Task goal - Could you set down only the lines from the one including "T-1028, estimate: S -> L" to the end of the records below, inclusive and exact, leaving pictures out?

***** Record extracts *****

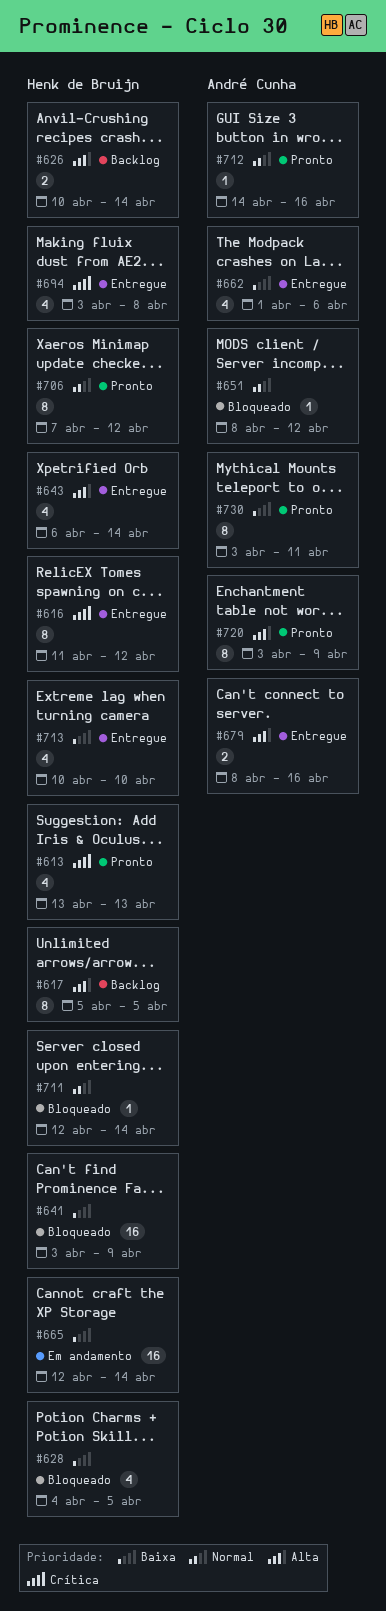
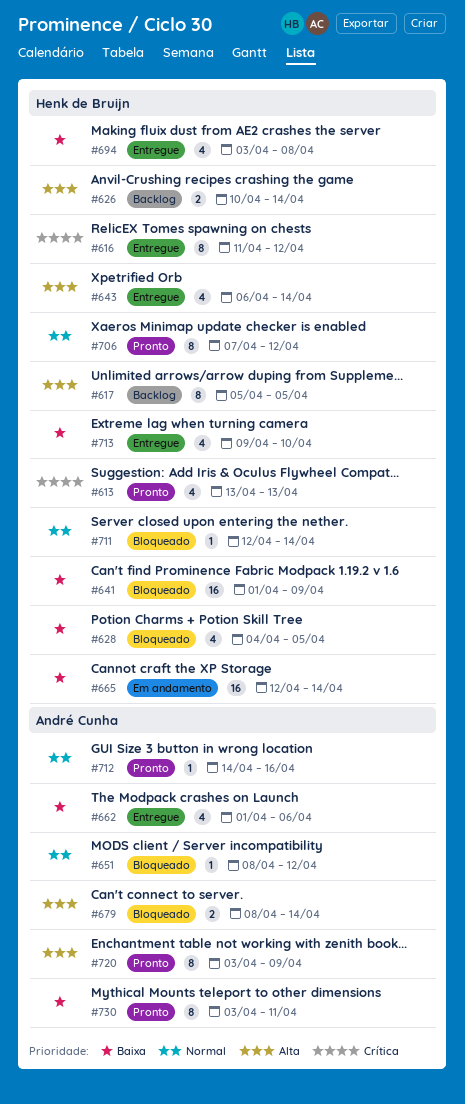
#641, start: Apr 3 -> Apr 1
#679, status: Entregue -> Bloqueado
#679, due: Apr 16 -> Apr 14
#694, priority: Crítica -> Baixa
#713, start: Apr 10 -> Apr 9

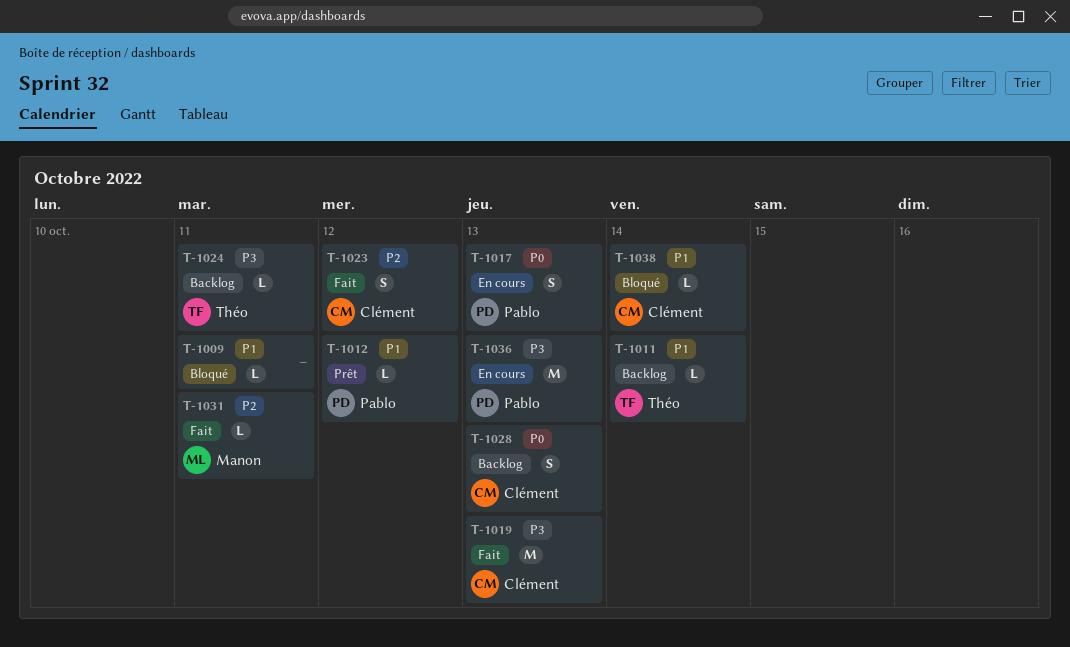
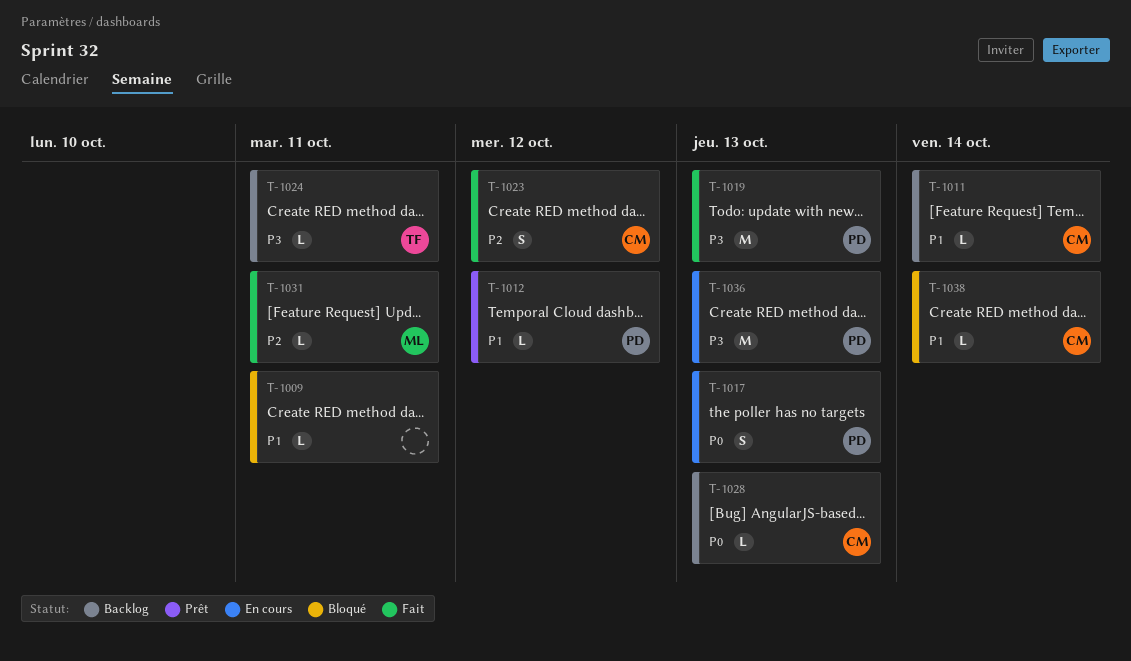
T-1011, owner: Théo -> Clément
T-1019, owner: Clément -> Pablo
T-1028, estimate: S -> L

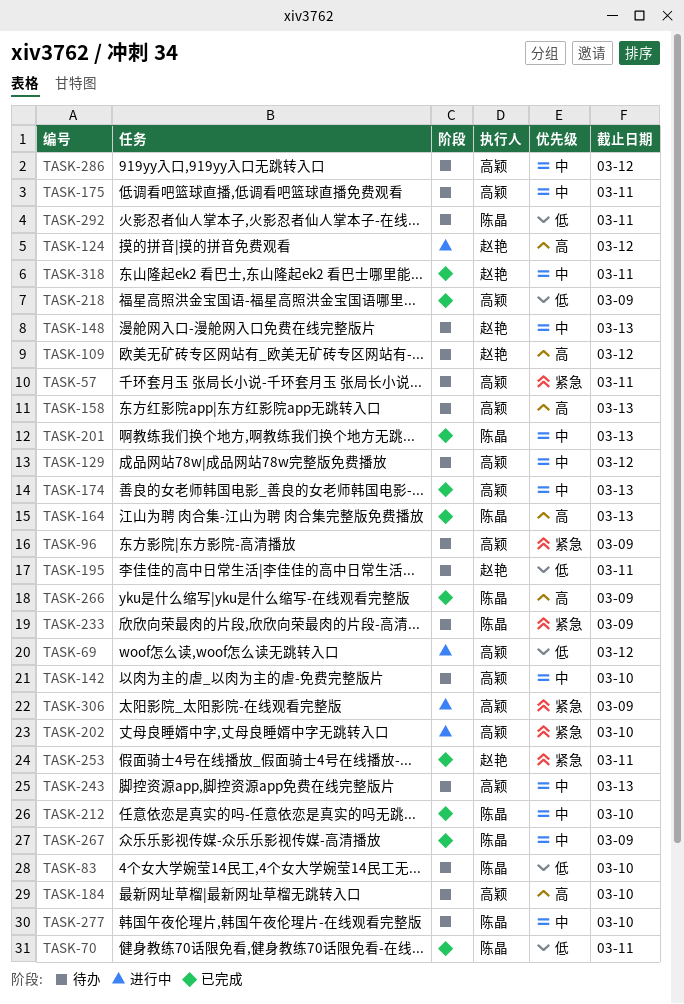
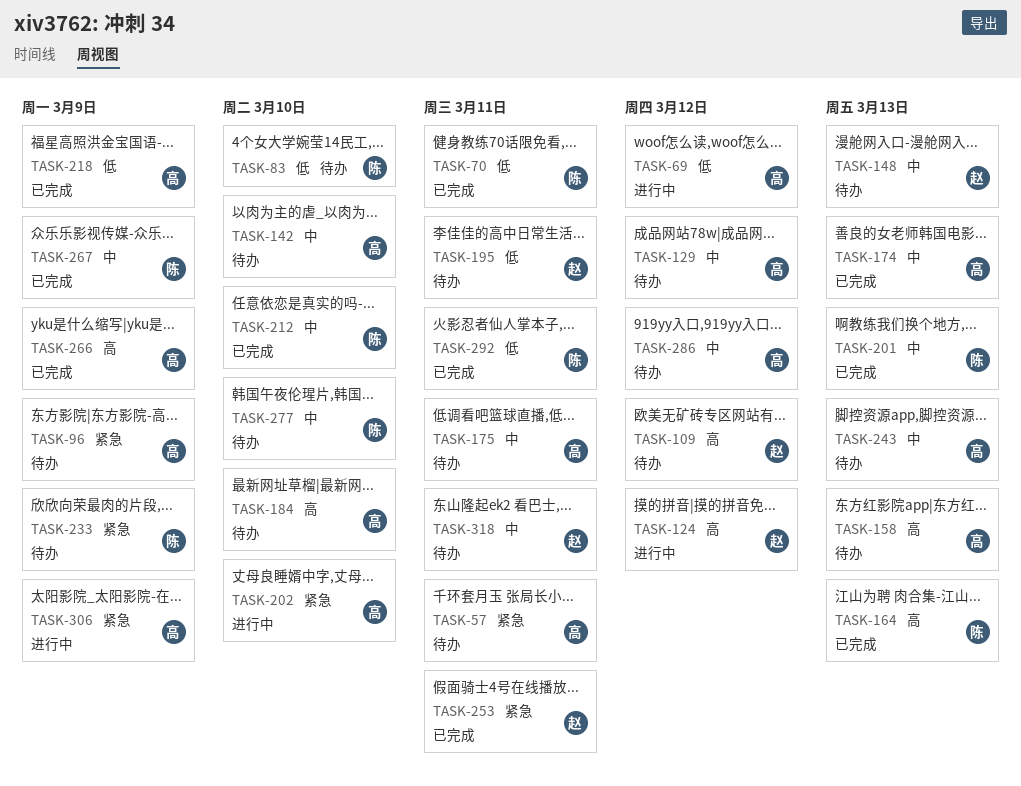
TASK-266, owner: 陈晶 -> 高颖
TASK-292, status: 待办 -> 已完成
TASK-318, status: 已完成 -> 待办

*****

Task output -
T-1028, estimate: S -> L

TASK-266, owner: 陈晶 -> 高颖
TASK-292, status: 待办 -> 已完成
TASK-318, status: 已完成 -> 待办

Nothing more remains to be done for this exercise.